Comunque il nostro barrio è rimasto là,cristallizzato nella nostra mente, quasi come se aspettasse il nostro ritorno.

E ogni volta che possiamo tornare è un ritorno felice; le strade sono un po’ più piccole di come le ricordavamo ma ogni angolo sembra riconoscerci e ogni volta rivederlo è rivivere la nostra storia, è sognare per un po’ che quelle feste da bambini, al nostro arrivo possano riprendere e dimenticare per un momento che la’ , dove il nostro destino di emigranti ci porterà,noi cercheremo anche senza saperlo il barrio delle larghe strade alberate che guardano verso il mare.

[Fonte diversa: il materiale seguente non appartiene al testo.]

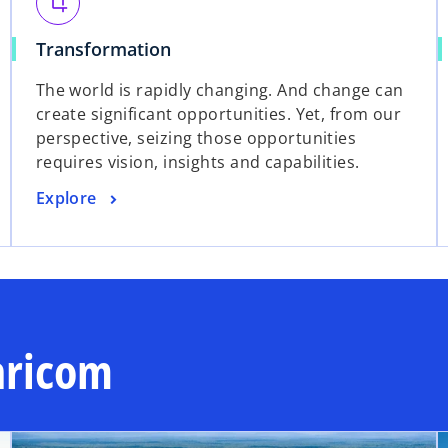
s
crop
e
i
w
o
Transformation
n
t
p
a
The world is rapidly changing. And change can
a
e
n
create significant opportunities. Yet, from our
b
n
e
perspective, seizing those opportunities
s
w
requires vision, insights and capabilities.
i
t
n
a
o
Explore
a
b
p
n
e
e
n
w
s
t
i
a
n
aricom
b
a
n
e
w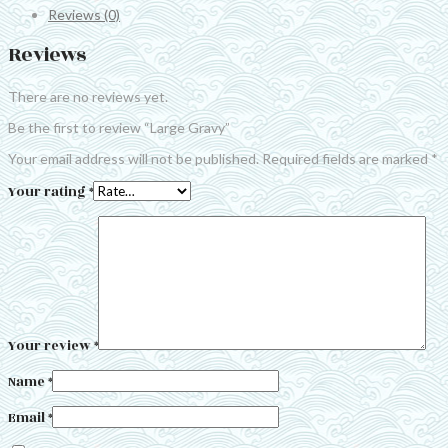
Reviews (0)
Reviews
There are no reviews yet.
Be the first to review “Large Gravy”
Your email address will not be published.
Required fields are marked
*
Your rating
*
Your review
*
Name
*
Email
*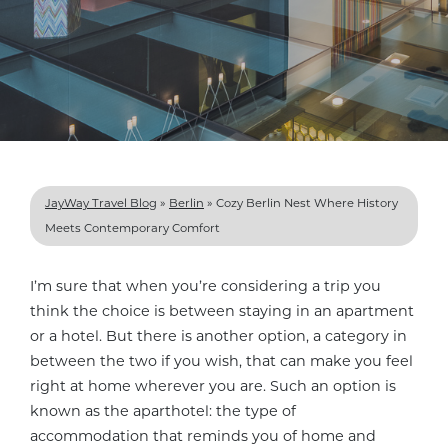
JayWay Travel Blog
»
Berlin
»
Cozy Berlin Nest Where History
Meets Contemporary Comfort
I’m sure that when you’re considering a trip you
think the choice is between staying in an apartment
or a hotel. But there is another option, a category in
between the two if you wish, that can make you feel
right at home wherever you are. Such an option is
known as the aparthotel: the type of
accommodation that reminds you of home and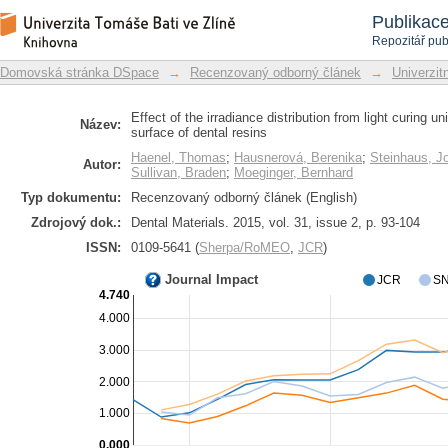
Effect of the irradiance distribution 
Repozitář DSpace/Manakin
Publikac
hardness of the surface of dental resin
Repozitář pub
Domovská stránka DSpace
→
Recenzovaný odborný článek
→
Univerzitn
Effect of the irradiance distribution from light curing u
Název:
surface of dental resins
Haenel, Thomas
;
Hausnerová, Berenika
;
Steinhaus, J
Autor:
Sullivan, Braden
;
Moeginger, Bernhard
Typ dokumentu:
Recenzovaný odborný článek (English)
Zdrojový dok.:
Dental Materials. 2015, vol. 31, issue 2, p. 93-104
ISSN:
0109-5641 (
Sherpa/RoMEO
,
JCR
)
Journal Impact
JCR
SN
4.740
4.000
3.000
2.000
1.000
0.000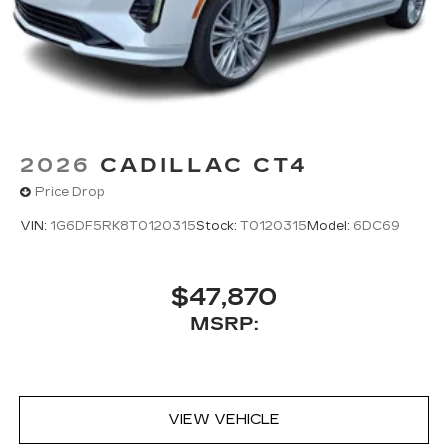
2026
CADILLAC CT4
Price Drop
VIN:
1G6DF5RK8T0120315
Stock:
T0120315
Model:
6DC69
$47,870
MSRP:
VIEW VEHICLE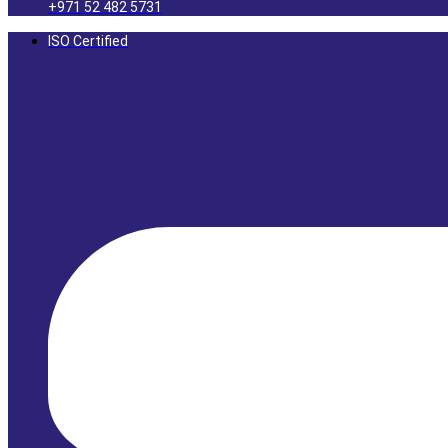
+971 52 482 5731
ISO Certified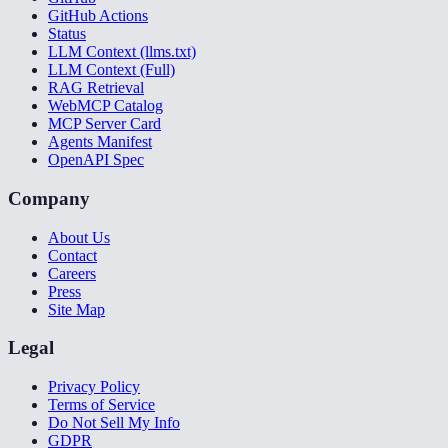
GitHub Actions
Status
LLM Context (llms.txt)
LLM Context (Full)
RAG Retrieval
WebMCP Catalog
MCP Server Card
Agents Manifest
OpenAPI Spec
Company
About Us
Contact
Careers
Press
Site Map
Legal
Privacy Policy
Terms of Service
Do Not Sell My Info
GDPR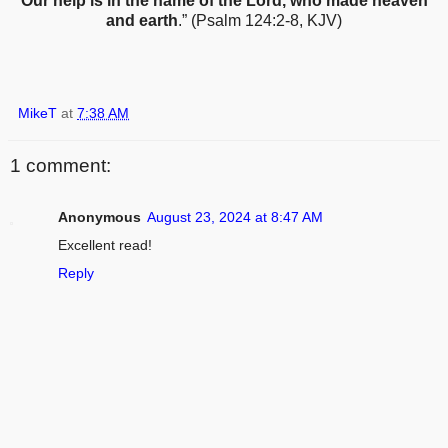
Our help is in the name of the Lord, who made heaven
and earth
.” (Psalm 124:2-8, KJV)
MikeT
at
7:38 AM
1 comment:
Anonymous
August 23, 2024 at 8:47 AM
Excellent read!
Reply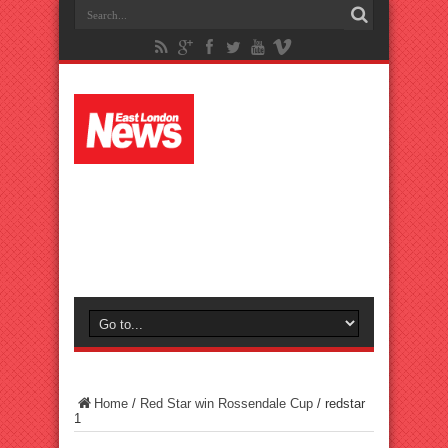
Home
/
Red Star win Rossendale Cup
/
redstar
1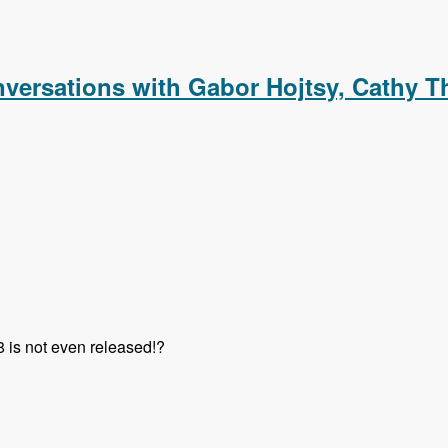
m with Rick Nashleanas and Jozef Toth - Modules Unraveled 
versations with Gabor Hojtsy, Cathy T
8 is not even released!?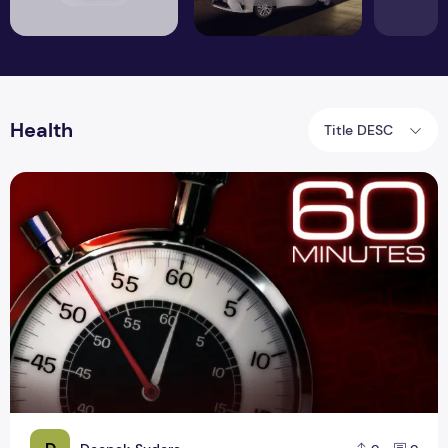
Health
Title DESC
Screening times of more than 60 minutes may have a negati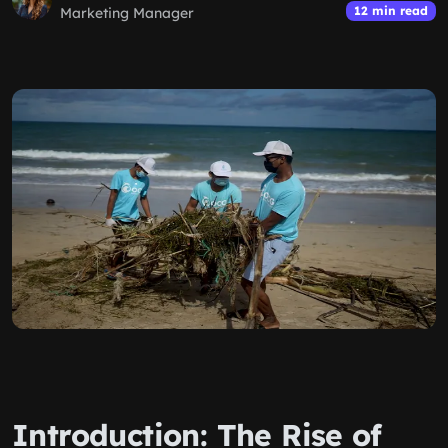
12 min read
Marketing Manager
Introduction: The Rise of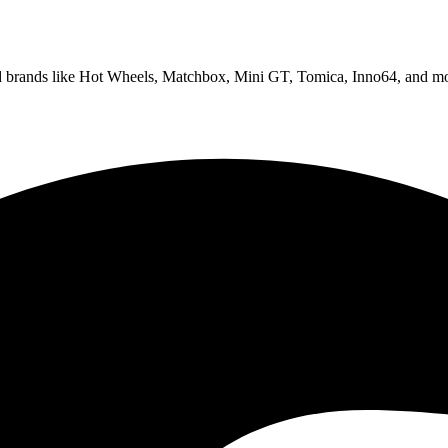
ed brands like Hot Wheels, Matchbox, Mini GT, Tomica, Inno64, and mo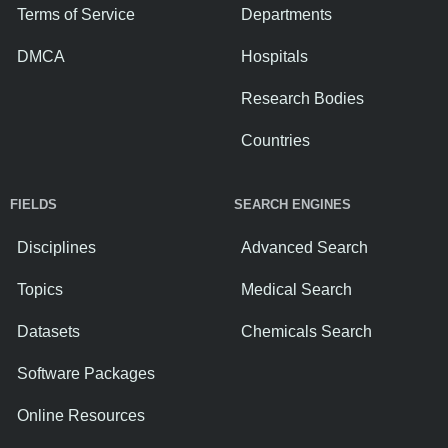
Terms of Service
Departments
DMCA
Hospitals
Research Bodies
Countries
FIELDS
SEARCH ENGINES
Disciplines
Advanced Search
Topics
Medical Search
Datasets
Chemicals Search
Software Packages
Online Resources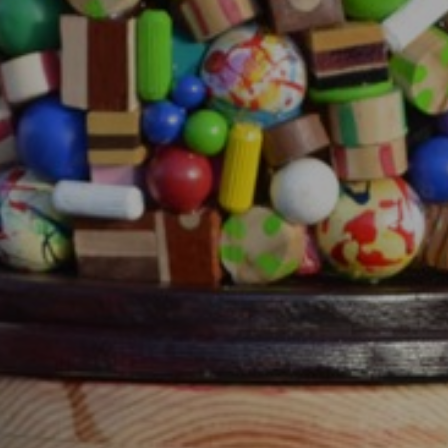
JOIN OUR COLLECTOR
LIST FOR NEWS AND
UPDATES
Full Name *
Email Address *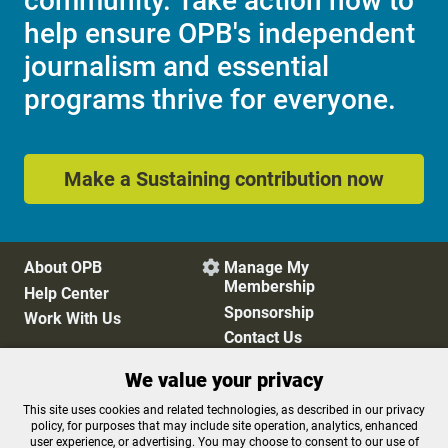
community. Take action now to
help ensure OPB's independent
journalism and essential
programs thrive for everyone.
Make a Sustaining contribution now
About OPB
Manage My

Membership
Help Center
Sponsorship
Work With Us
Contact Us
We value your privacy
Privacy Policy
Cookie Preferences
This site uses cookies and related technologies, as described in our privacy
policy, for purposes that may include site operation, analytics, enhanced
FCC Public Files
FCC Applications
user experience, or advertising. You may choose to consent to our use of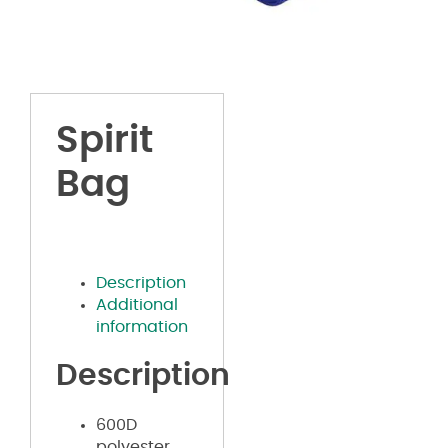
Spirit
Bag
Description
Additional
information
Description
600D
polyester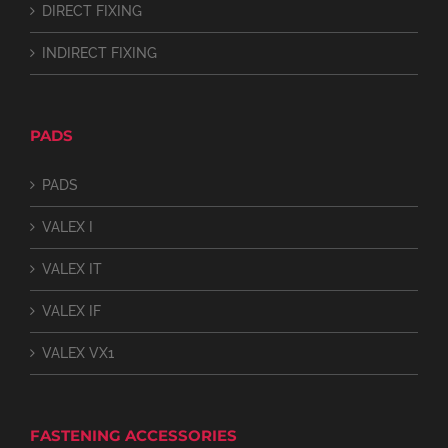
DIRECT FIXING
INDIRECT FIXING
PADS
PADS
VALEX I
VALEX IT
VALEX IF
VALEX VX1
FASTENING ACCESSORIES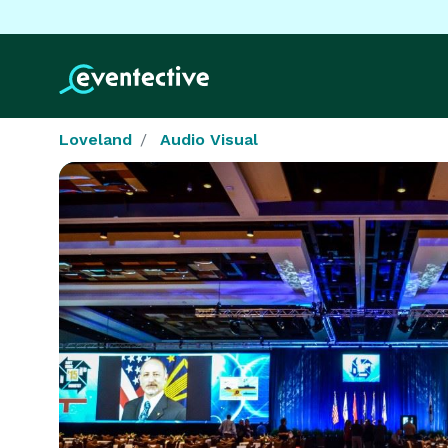
Loveland
Audio Visual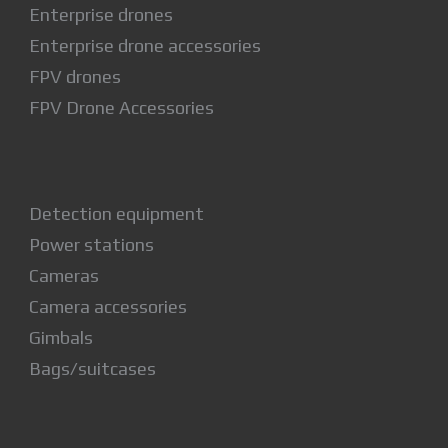
Enterprise drones
Enterprise drone accessories
FPV drones
FPV Drone Accessories
Detection equipment
Power stations
Cameras
Camera accessories
Gimbals
Bags/suitcases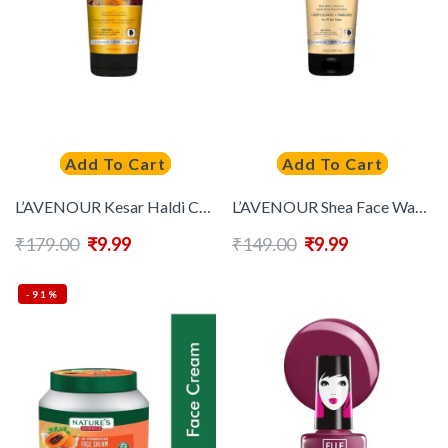
Add To Cart
Add To Cart
L’AVENOUR Kesar Haldi Chandan Face Wash Lighten Hyperpigmentation – 115 ml
L’AVENOUR Shea Face Wash With Shea Butter, Vitamin E, Jojoba Oil & Hyaluronic Acid -115 ml
₹
179.00
₹
9.99
₹
149.00
₹
9.99
-91%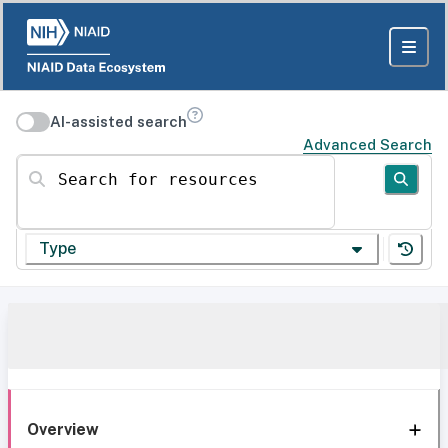
AI-assisted search
Advanced Search
Search for resources
Type
Overview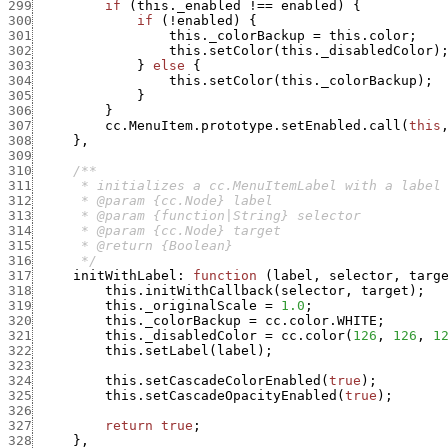
299
if
(
this._enabled
!==
enabled
)
{
300
if
(
!
enabled
)
{
301
this._colorBackup
=
this.color
;
302
this.setColor
(
this._disabledColor
)
303
}
else
{
304
this.setColor
(
this._colorBackup
)
;
305
}
306
}
307
cc.MenuItem.prototype.setEnabled.call
(
this
308
}
,
309
310
311
312
313
314
315
316
      */
317
initWithLabel
:
function
(
label
,
selector
,
targ
318
this.initWithCallback
(
selector
,
target
)
;
319
this._originalScale
=
1.0
;
320
this._colorBackup
=
cc.color.WHITE
;
321
this._disabledColor
=
cc.color
(
126
,
126
,
1
322
this.setLabel
(
label
)
;
323
324
this.setCascadeColorEnabled
(
true
)
;
325
this.setCascadeOpacityEnabled
(
true
)
;
326
327
return
true
;
328
}
,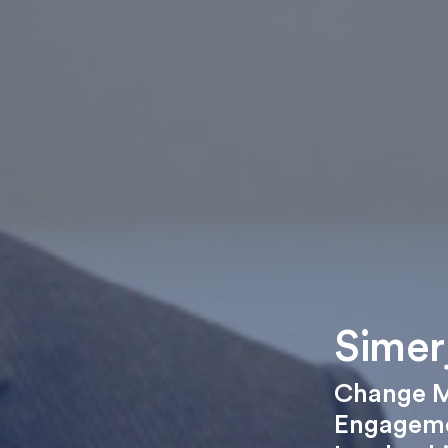
Simer
Change 
Engagem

Vicino alla prima casa della nostra via c’era una falegnameria dove viveva e lavorava un falegname di cui ricordo il volto ma non il nome e nonostante il tempo trascorso, in me è rimasto presente il suo lavoro più originale.

Lentamente,tra un lavoro e l’ altro, asse dopo asse prese forma davanti alla sua falegnameria una splendida barca di colori vivaci e sgargianti.

La barca ultimata copriva l’ intera facciata della officina,e così ,nel giro di poco tempo,il nostro quartiere diventò “el barrio del barco” , una indicazione precisa per chi volessi trovarti.

Molte volte la barca colorata diventava il trasporto della nostra immaginazione e nei nostri sogni partivamo per ignote destinazioni, combattendo pirati crudeli e inseguendo mitici mostri marini .

Usurata dal tempo , il sole e la pioggia la resero un’ immagine malinconica (poche cose trasmettono più malinconia che una nave ancorata a terra) ,quasi una metafora della vita; un mancato appuntamento con ciò che avrebbe giustificato la sua esistenza: il mare.

Nessuno seppe mai perché il falegname la costruì.
Oggi la ricordo con un po’ di nostalgia per quegli anni trascorsi a far volare aquiloni e a compiere viaggi inseguendo il vento; mi piace credere che il suo costruttore abbia pensato di poter un giorno prendere
Il largo con la sua barca e far ritorno a quel luogo che, nella sua giovinezza, lo aveva visto partire.